Information Theoretic Metagenome Assembly Allows the Discovery of Disease Biomarkers in Human Microbiome.

Quantitative metagenomics is an important field that has delivered successful microbiome biomarkers associated with host phenotypes. The current convention mainly depends on unsupervised assembly of metagenomic contigs with a possibility of leaving interesting genetic material unassembled. Additionally, biomarkers are commonly defined on the differential relative abundance of compositional or functional units. Accumulating evidence supports that microbial genetic variations are as important as the differential abundance content, implying the need for novel methods accounting for the genetic variations in metagenomics studies. We propose an information theoretic metagenome assembly algorithm, discovering genomic fragments with maximal self-information, defined by the empirical distributions of nucleotides across the phenotypes and quantified with the help of statistical tests. Our algorithm infers fragments populating the most informative genetic variants in a single contig, named supervariant fragments. Experiments on simulated metagenomes, as well as on a colorectal cancer and an atherosclerotic cardiovascular disease dataset consistently discovered sequences strongly associated with the disease phenotypes. Moreover, the discriminatory power of these putative biomarkers was mainly attributed to the genetic variations rather than relative abundance. Our results support that a focus on metagenomics methods considering microbiome population genetics might be useful in discovering disease biomarkers with a great potential of translating to molecular diagnostics and biotherapeutics applications.

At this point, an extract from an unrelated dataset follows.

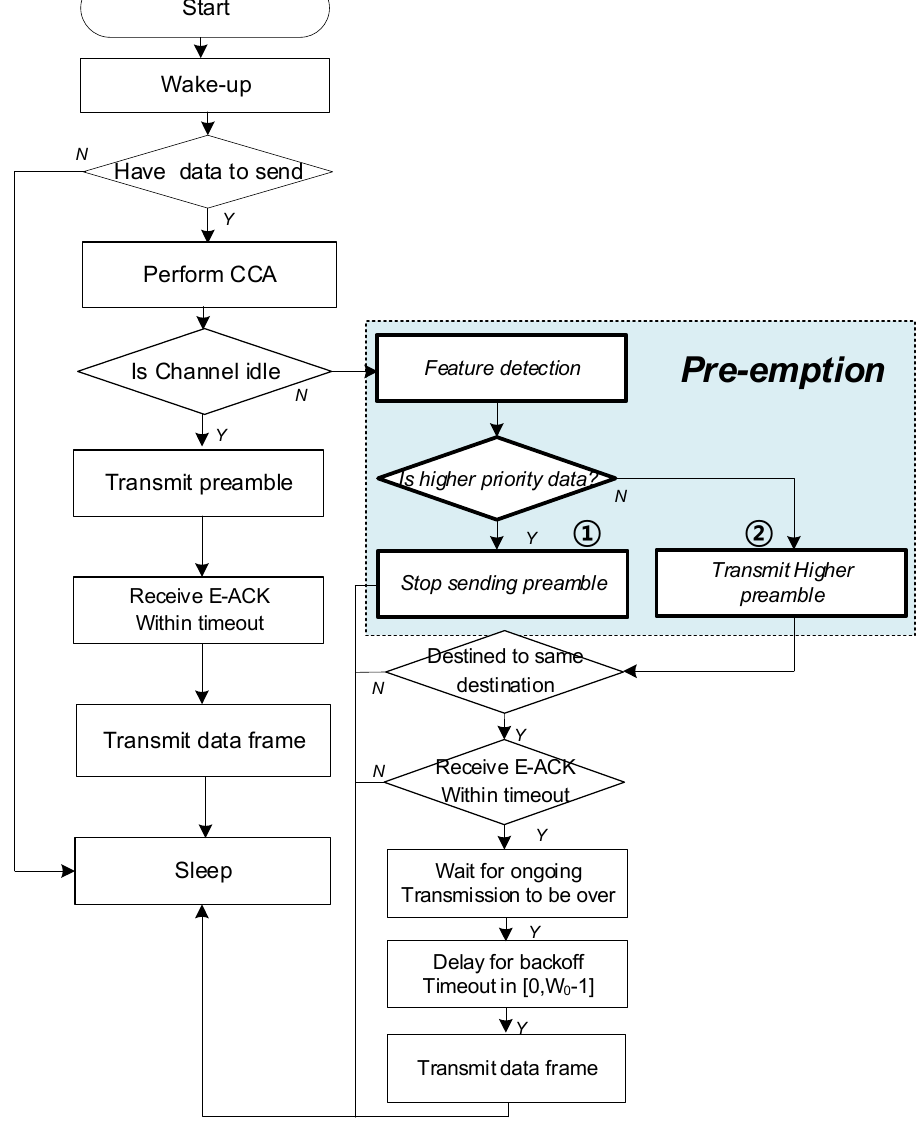
Figure 5. Pre-emption protocol algorithm.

MIMOSA: Algorithms for Microbial Profiling.

A significant goal of the study of metagenomes obtained from an environment is to find the microbial diversity and the abundance of each organism in the community. Phylotyping and binning methods which address this problem generally operate using either marker sequences or by classifying each genome fragment individually. However, these approaches might not use all the information contained in the metagenome. We propose an approach based on a Multiple Input Multiple Output (MIMO) communication system model. Results from two different implementations of this approach, one using DNA-DNA hybridization simulations and one using short read mapping are evaluated using simulated and actual metagenomes and compared with other methods of phylotyping. The proposed approaches generally performed better under different scenarios including pathogen detection tasks of community complexity and low and high sequencing coverage while being highly computationally effective. The resulting framework can be integrated to metagenome analysis pipelines for phylogenetic diversity estimation. The approach is modular so that techniques other than hybridization simulations and short read mapping may be integrated. We have observed that even for low coverage samples, the method provides accurate estimates. Therefore, the use of the proposed strategy could enable the task of exploring biodiversity with limited resources.

Dynamic programming.

Independent scoring of the aligned sections to determine the quality of biological sequence alignments enables recursive definitions of the overall alignment score. This property is not only biologically meaningful but it also provides the opportunity to find the optimal alignments using dynamic programming-based algorithms. Dynamic programming is an efficient problem solving technique for a class of problems that can be solved by dividing into overlapping subproblems. Pairwise sequence alignment techniques such as Needleman-Wunsch and Smith-Waterman algorithms are applications of dynamic programming on pairwise sequence alignment problems. These algorithms offer polynomial time and space solutions. In this chapter, we introduce the basic dynamic programming solutions for global, semi-global, and local alignment problems. Algorithmic improvements offering quadratic-time and linear-space programs and approximate solutions with space-reduction and seeding heuristics are discussed. We finally introduce the application of these techniques on multiple sequence alignment briefly.